Insbesondere bei Tanks, die vor allem in Selbstbedienungsrestaurants und grösseren Betrieben zum Einsatz kommen, haben wir Lösungen gesucht, dass sie länger gebraucht werden können, solange sie nicht angestochen sind.

Rivella ist stark in der Schweiz verwurzelt. Nur knapp ein Drittel des Umsatzes wird im Ausland gemacht. Gibt es Expansionspläne?

Da haben wir Potenzial, aber vor allem in den schon bestehenden Märkten. Holland, wo wir schon kurz nach der Gründung eintraten und Rivella Blau lancierten, noch bevor es in der Schweiz verfügbar war, Luxemburg und Frankreich.

Als er vor zehn Jahren zu Rivella stiess, wollte man im Ausland durchstarten. Die Pläne haben sich geändert.

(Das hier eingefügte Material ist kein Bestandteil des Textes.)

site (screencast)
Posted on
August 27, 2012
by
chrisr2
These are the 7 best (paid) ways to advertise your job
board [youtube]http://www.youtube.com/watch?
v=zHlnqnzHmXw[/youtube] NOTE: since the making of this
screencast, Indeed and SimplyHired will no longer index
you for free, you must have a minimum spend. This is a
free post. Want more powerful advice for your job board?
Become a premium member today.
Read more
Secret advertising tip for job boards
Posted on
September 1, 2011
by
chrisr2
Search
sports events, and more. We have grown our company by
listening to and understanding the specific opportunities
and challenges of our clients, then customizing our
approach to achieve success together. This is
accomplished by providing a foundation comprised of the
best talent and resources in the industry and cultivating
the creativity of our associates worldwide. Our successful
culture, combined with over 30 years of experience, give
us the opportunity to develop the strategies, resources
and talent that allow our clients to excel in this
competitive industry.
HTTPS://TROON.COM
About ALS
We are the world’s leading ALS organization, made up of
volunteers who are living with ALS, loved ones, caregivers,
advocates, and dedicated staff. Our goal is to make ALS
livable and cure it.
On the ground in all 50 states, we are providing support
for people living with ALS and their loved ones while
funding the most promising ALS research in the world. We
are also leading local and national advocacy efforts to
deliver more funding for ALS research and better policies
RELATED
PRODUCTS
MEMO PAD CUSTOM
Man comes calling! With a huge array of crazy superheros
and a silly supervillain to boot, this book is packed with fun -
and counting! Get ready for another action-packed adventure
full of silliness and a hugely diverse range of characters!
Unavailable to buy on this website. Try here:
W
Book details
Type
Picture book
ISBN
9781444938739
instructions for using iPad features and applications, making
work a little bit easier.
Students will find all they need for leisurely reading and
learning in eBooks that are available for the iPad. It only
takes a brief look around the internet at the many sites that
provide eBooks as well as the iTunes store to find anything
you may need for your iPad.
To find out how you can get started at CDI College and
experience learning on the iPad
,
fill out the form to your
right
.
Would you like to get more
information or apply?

Als er vor zehn Jahren zu Rivella stiess, wollte man im Ausland durchstarten. Die Pläne haben sich geändert.

Britta Gut

Und neue Märkte?

Das war das grosse Thema und der grosse Wunsch, als ich vor rund zehn Jahren bei Rivella anfing. Aber ein Erfrischungsgetränk aus Milchkomponenten ist selbst in milchaffinen Ländern schwierig zu vermitteln, wie wir merkten. Es braucht viel Zeit und Hartnäckigkeit, um das Getränk zu etablieren. Der Fokus ist für die Marke Rivella nicht mehr die Auslandexpansion.

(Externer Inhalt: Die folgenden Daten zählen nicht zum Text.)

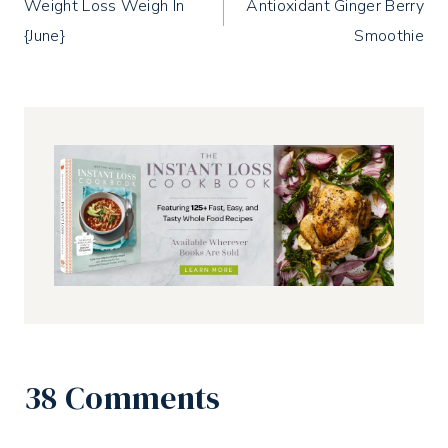
Weight Loss Weigh In
Antioxidant Ginger Berry
navigation
{June}
Smoothie
38 Comments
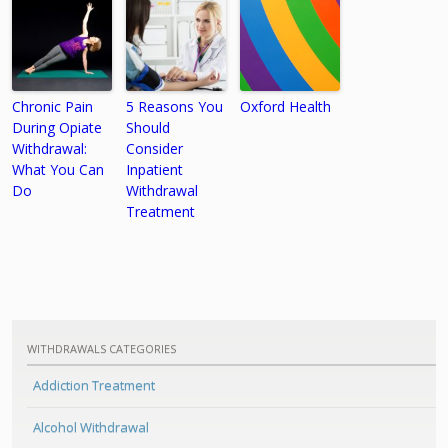
Chronic Pain
5 Reasons You
Oxford Health
During Opiate
Should
Withdrawal:
Consider
What You Can
Inpatient
Do
Withdrawal
Treatment
WITHDRAWALS CATEGORIES
Addiction Treatment
Alcohol Withdrawal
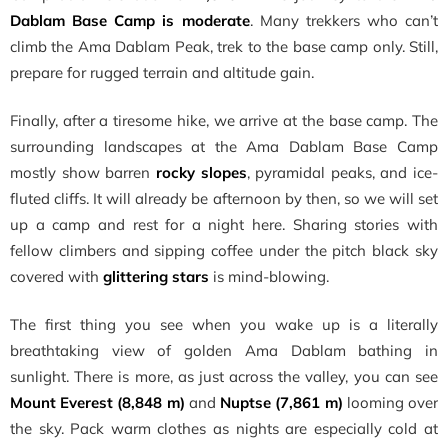
Dablam Base Camp is moderate
. Many trekkers who can’t
climb the Ama Dablam Peak, trek to the base camp only. Still,
prepare for rugged terrain and altitude gain.
Finally, after a tiresome hike, we arrive at the base camp. The
surrounding landscapes at the Ama Dablam Base Camp
mostly show barren
rocky slopes
, pyramidal peaks, and ice-
fluted cliffs. It will already be afternoon by then, so we will set
up a camp and rest for a night here. Sharing stories with
fellow climbers and sipping coffee under the pitch black sky
covered with
glittering stars
is mind-blowing.
The first thing you see when you wake up is a literally
breathtaking view of golden Ama Dablam bathing in
sunlight. There is more, as just across the valley, you can see
Mount Everest (8,848 m)
and
Nuptse (7,861 m)
looming over
the sky. Pack warm clothes as nights are especially cold at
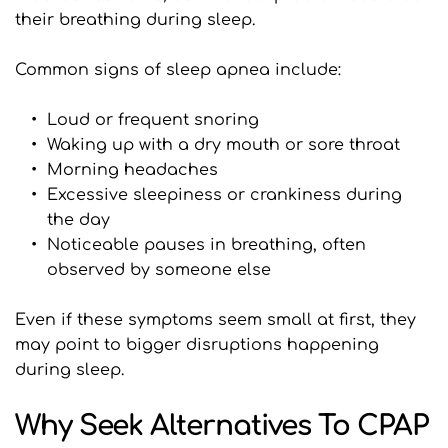
their breathing during sleep.
Common signs of sleep apnea include:
Loud or frequent snoring
Waking up with a dry mouth or sore throat
Morning headaches
Excessive sleepiness or crankiness during 
the day
Noticeable pauses in breathing, often 
observed by someone else
Even if these symptoms seem small at first, they 
may point to bigger disruptions happening 
during sleep.
Why Seek Alternatives To CPAP 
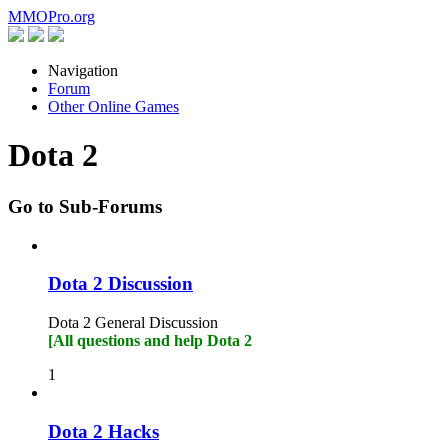
MMOPro
.org
Navigation
Forum
Other Online Games
Dota 2
Go to Sub-Forums
Dota 2 Discussion
Dota 2 General Discussion
[All questions and help Dota 2
1
Dota 2 Hacks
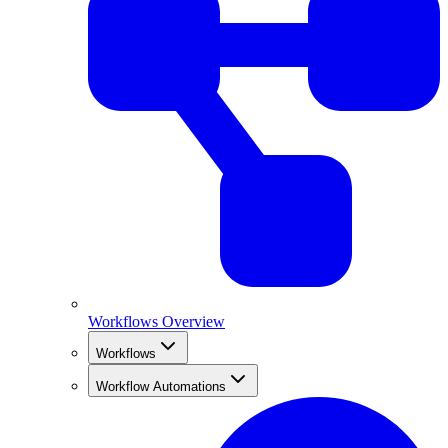
Workflows Overview
Workflows
Workflow Automations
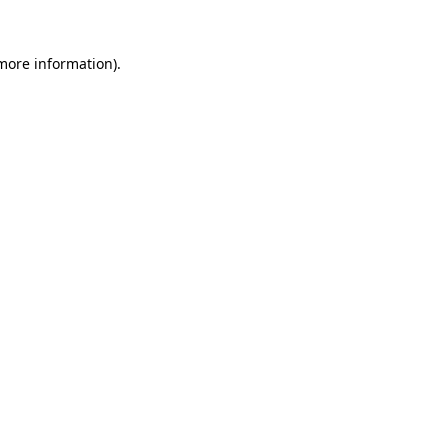
 more information).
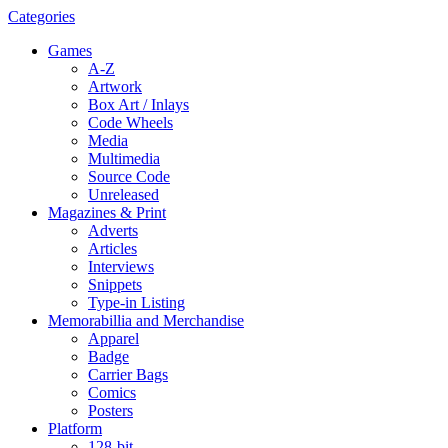
Categories
Games
A-Z
Artwork
Box Art / Inlays
Code Wheels
Media
Multimedia
Source Code
Unreleased
Magazines & Print
Adverts
Articles
Interviews
Snippets
Type-in Listing
Memorabillia and Merchandise
Apparel
Badge
Carrier Bags
Comics
Posters
Platform
128-bit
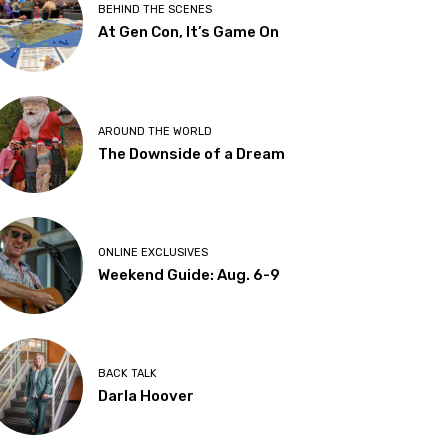
BEHIND THE SCENES
At Gen Con, It’s Game On
AROUND THE WORLD
The Downside of a Dream
ONLINE EXCLUSIVES
Weekend Guide: Aug. 6-9
BACK TALK
Darla Hoover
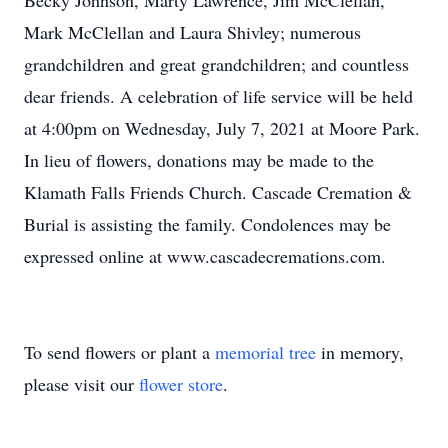
Becky Johnson, Marty Lawrence, Jim McClellan,
Mark McClellan and Laura Shivley; numerous
grandchildren and great grandchildren; and countless
dear friends. A celebration of life service will be held
at 4:00pm on Wednesday, July 7, 2021 at Moore Park.
In lieu of flowers, donations may be made to the
Klamath Falls Friends Church. Cascade Cremation &
Burial is assisting the family. Condolences may be
expressed online at www.cascadecremations.com.
To send flowers or plant a
memorial tree
in memory,
please visit our
flower store
.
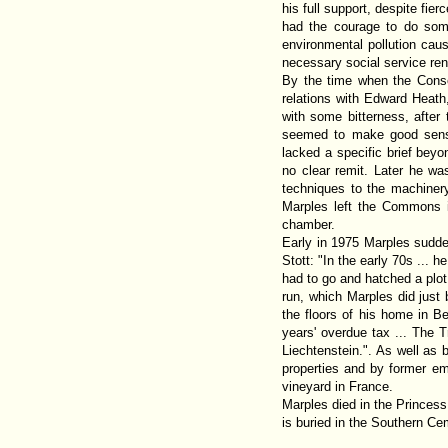
his full support, despite fie
had the courage to do some
environmental pollution cau
necessary social service re
By the time when the Conse
relations with Edward Heat
with some bitterness, after
seemed to make good sense 
lacked a specific brief bey
no clear remit. Later he wa
techniques to the machiner
Marples left the Commons 
chamber.
Early in 1975 Marples sudde
Stott: "In the early 70s ... 
had to go and hatched a plot 
run, which Marples did just 
the floors of his home in B
years' overdue tax ... The 
Liechtenstein.". As well as 
properties and by former emp
vineyard in France.
Marples died in the Princes
is buried in the Southern Ce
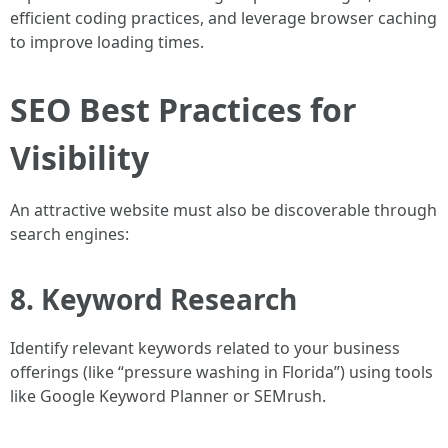
efficient coding practices, and leverage browser caching
to improve loading times.
SEO Best Practices for
Visibility
An attractive website must also be discoverable through
search engines:
8. Keyword Research
Identify relevant keywords related to your business
offerings (like “pressure washing in Florida”) using tools
like Google Keyword Planner or SEMrush.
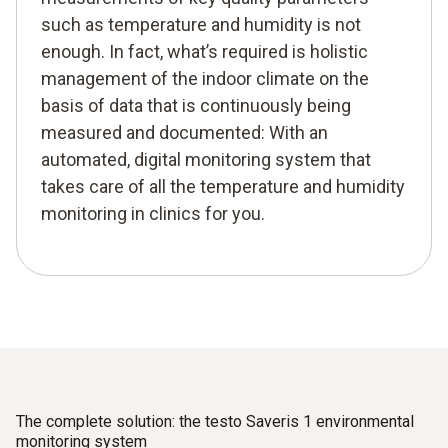
such as temperature and humidity is not
enough. In fact, what’s required is holistic
management of the indoor climate on the
basis of data that is continuously being
measured and documented: With an
automated, digital monitoring system that
takes care of all the temperature and humidity
monitoring in clinics for you.
The complete solution: the testo Saveris 1 environmental
monitoring system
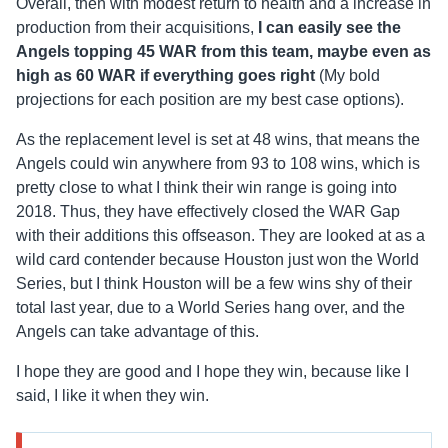
Overall, then with modest return to health and a increase in
production from their acquisitions,
I can easily see the
Angels topping 45 WAR from this team, maybe even as
high as 60 WAR if everything goes right
(My bold
projections for each position are my best case options).
As the replacement level is set at 48 wins, that means the
Angels could win anywhere from 93 to 108 wins, which is
pretty close to what I think their win range is going into
2018. Thus, they have effectively closed the WAR Gap
with their additions this offseason. They are looked at as a
wild card contender because Houston just won the World
Series, but I think Houston will be a few wins shy of their
total last year, due to a World Series hang over, and the
Angels can take advantage of this.
I hope they are good and I hope they win, because like I
said, I like it when they win.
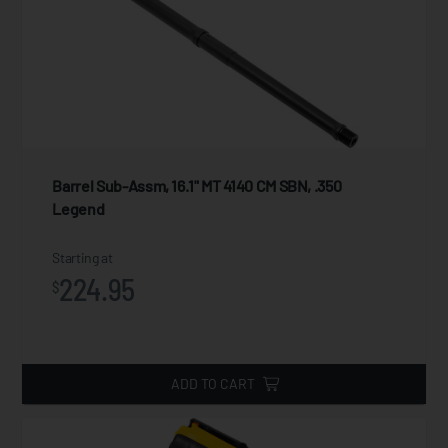
Barrel Sub-Assm, 16.1" MT 4140 CM SBN, .350
Legend
Starting at
224.95
$
ADD TO CART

Bei Focuswater könnte das anders aussehen, oder?

Da könnten wir uns vorstellen, dass es auch im Ausland Potenzial gibt, ja. Aber zuerst müssen wir unsere Hausaufgaben in der Schweiz machen und noch bekannter werden. Dann können wir darüber nachdenken. Es ist auf jeden Fall ein Markt mit viel Dynamik.

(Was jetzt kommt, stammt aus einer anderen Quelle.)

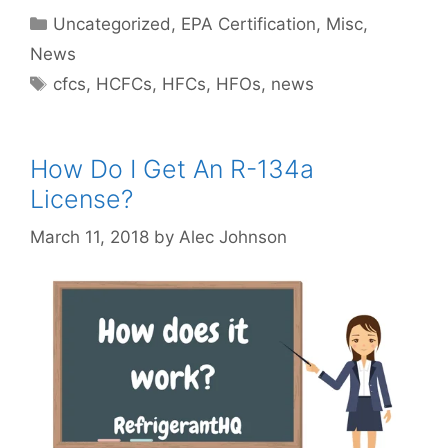
Categories
Uncategorized
,
EPA Certification
,
Misc
,
News
Tags
cfcs
,
HCFCs
,
HFCs
,
HFOs
,
news
How Do I Get An R-134a
License?
March 11, 2018
by
Alec Johnson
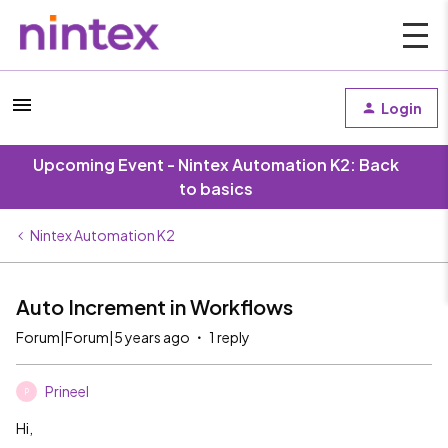
Login
Upcoming Event - Nintex Automation K2: Back
to basics
Nintex Automation K2
Auto Increment in Workflows
Forum|Forum|5 years ago
1 reply
Prineel
P
Hi,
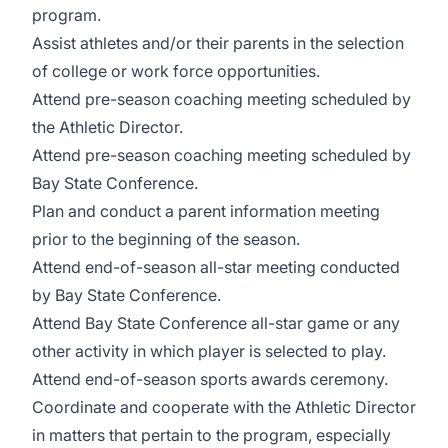
program.
Assist athletes and/or their parents in the selection
of college or work force opportunities.
Attend pre-season coaching meeting scheduled by
the Athletic Director.
Attend pre-season coaching meeting scheduled by
Bay State Conference.
Plan and conduct a parent information meeting
prior to the beginning of the season.
Attend end-of-season all-star meeting conducted
by Bay State Conference.
Attend Bay State Conference all-star game or any
other activity in which player is selected to play.
Attend end-of-season sports awards ceremony.
Coordinate and cooperate with the Athletic Director
in matters that pertain to the program, especially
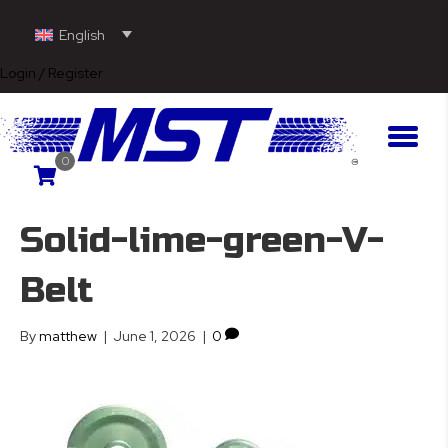
English
Login / Register
0
Solid-lime-green-V-
Belt
By
matthew
|
June 1, 2026
|
0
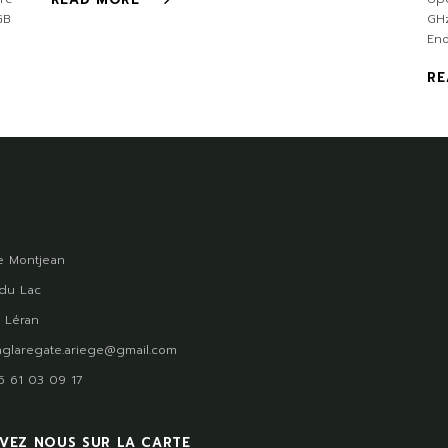
GB
GH
En
RE
 Montjean
du Lac
 Léran
glaregate.ariege@gmail.com
)5 61 03 09 17
VEZ NOUS SUR LA CARTE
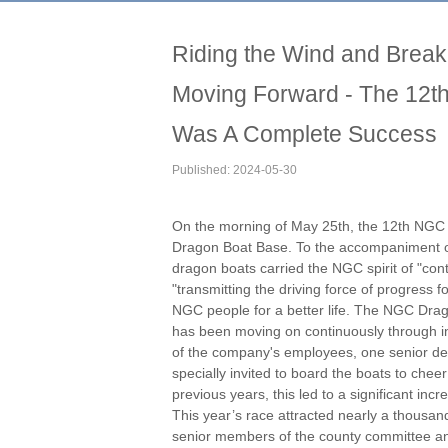
Riding the Wind and Brea
Moving Forward - The 12
Was A Complete Success
Published: 2024-05-30
On the morning of May 25th, the 12th NGC
Dragon Boat Base. To the accompaniment o
dragon boats carried the NGC spirit of "cont
"transmitting the driving force of progress f
NGC people for a better life. The NGC Drag
has been moving on continuously through in
of the company's employees, one senior de
specially invited to board the boats to ch
previous years, this led to a significant i
This year’s race attracted nearly a thousan
senior members of the county committee and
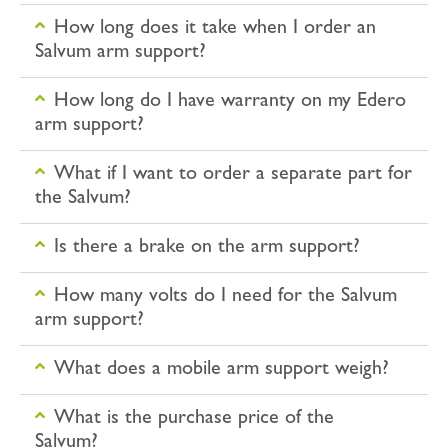
How long does it take when I order an
Salvum arm support?
How long do I have warranty on my Edero
arm support?
What if I want to order a separate part for
the Salvum?
Is there a brake on the arm support?
How many volts do I need for the Salvum
arm support?
What does a mobile arm support weigh?
What is the purchase price of the
Salvum?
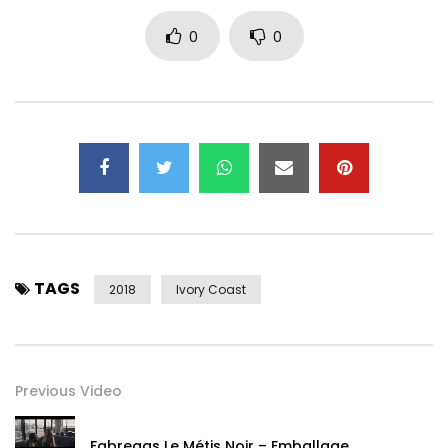
0
0
TAGS
2018
Ivory Coast
Previous Video
Fabregas Le Métis Noir – Emballage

Wie ist es zum Kauf von Focuswater gekommen?

Wir haben uns vor fünf Jahren entschieden, dass wir weitere Brands ins Portfolio aufnehmen wollen. Das haben wir zum einen durch Eigenkreationen gemacht, zum anderen haben wir auch angefangen, den Markt genauer zu beobachten und nach interessanten Start-ups Ausschau zu halten. Und in den Getränkemarkt ist viel Bewegung gekommen in den letzten Jahren. Nicht ganz so extrem wie beim Bier, wo bald jede Stadt ein eigenes hat, aber es sind doch zahlreiche neue Produkte auf den Markt gekommen, die den Konsumenten Freude machen. Focuswater ist unseres Erachtens eines der vielversprechendsten Produkte.

Wie hat der Kauf eines Start-ups Rivella verändert?

Sie haben viel guerillamässig gemacht, wir sind eher so unterwegs, dass wir gleich ganze Events organisieren. Da kann man gegenseitig voneinander lernen. Seit Anfang 2021 sind die Mitarbeitenden von Focuswater voll bei uns integriert, aber ihr Büro am Schanzengraben in Zürich besteht weiterhin. Das ist jetzt eine Art Co-Working-Space, wo alle unsere Leute arbeiten können. Es ist schon auch verjüngend für ein Traditionshaus wie Rivella.